[Source data]
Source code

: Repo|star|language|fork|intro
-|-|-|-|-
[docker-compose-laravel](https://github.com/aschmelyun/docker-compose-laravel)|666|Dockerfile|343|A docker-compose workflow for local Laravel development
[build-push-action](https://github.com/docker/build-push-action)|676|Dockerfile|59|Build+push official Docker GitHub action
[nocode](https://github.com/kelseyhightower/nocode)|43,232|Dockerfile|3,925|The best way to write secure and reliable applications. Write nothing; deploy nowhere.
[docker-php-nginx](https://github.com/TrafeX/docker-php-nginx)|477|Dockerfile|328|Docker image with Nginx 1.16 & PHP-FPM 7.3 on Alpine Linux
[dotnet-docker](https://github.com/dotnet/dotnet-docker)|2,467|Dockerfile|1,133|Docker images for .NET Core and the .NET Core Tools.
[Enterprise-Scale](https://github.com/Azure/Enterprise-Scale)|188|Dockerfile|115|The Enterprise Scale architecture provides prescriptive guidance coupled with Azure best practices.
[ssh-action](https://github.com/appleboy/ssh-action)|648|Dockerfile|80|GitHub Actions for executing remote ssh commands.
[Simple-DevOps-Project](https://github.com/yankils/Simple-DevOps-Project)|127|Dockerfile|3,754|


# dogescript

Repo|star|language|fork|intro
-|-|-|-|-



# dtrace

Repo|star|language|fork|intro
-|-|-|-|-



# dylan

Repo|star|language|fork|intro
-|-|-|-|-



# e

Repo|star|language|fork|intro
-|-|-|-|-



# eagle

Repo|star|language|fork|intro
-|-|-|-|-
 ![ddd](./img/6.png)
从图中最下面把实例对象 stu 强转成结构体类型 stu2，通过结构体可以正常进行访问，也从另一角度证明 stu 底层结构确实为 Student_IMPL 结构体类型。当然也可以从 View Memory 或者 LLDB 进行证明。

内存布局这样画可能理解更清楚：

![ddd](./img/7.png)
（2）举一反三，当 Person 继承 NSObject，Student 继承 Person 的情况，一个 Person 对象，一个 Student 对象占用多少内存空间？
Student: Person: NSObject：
[/Source data]
▶ _Work to complete_
Take every line from the data above that holds "NSObject" and copy it out.

▶ _Response for this exercise_
（2）举一反三，当 Person 继承 NSObject，Student 继承 Person 的情况，一个 Person 对象，一个 Student 对象占用多少内存空间？
Student: Person: NSObject：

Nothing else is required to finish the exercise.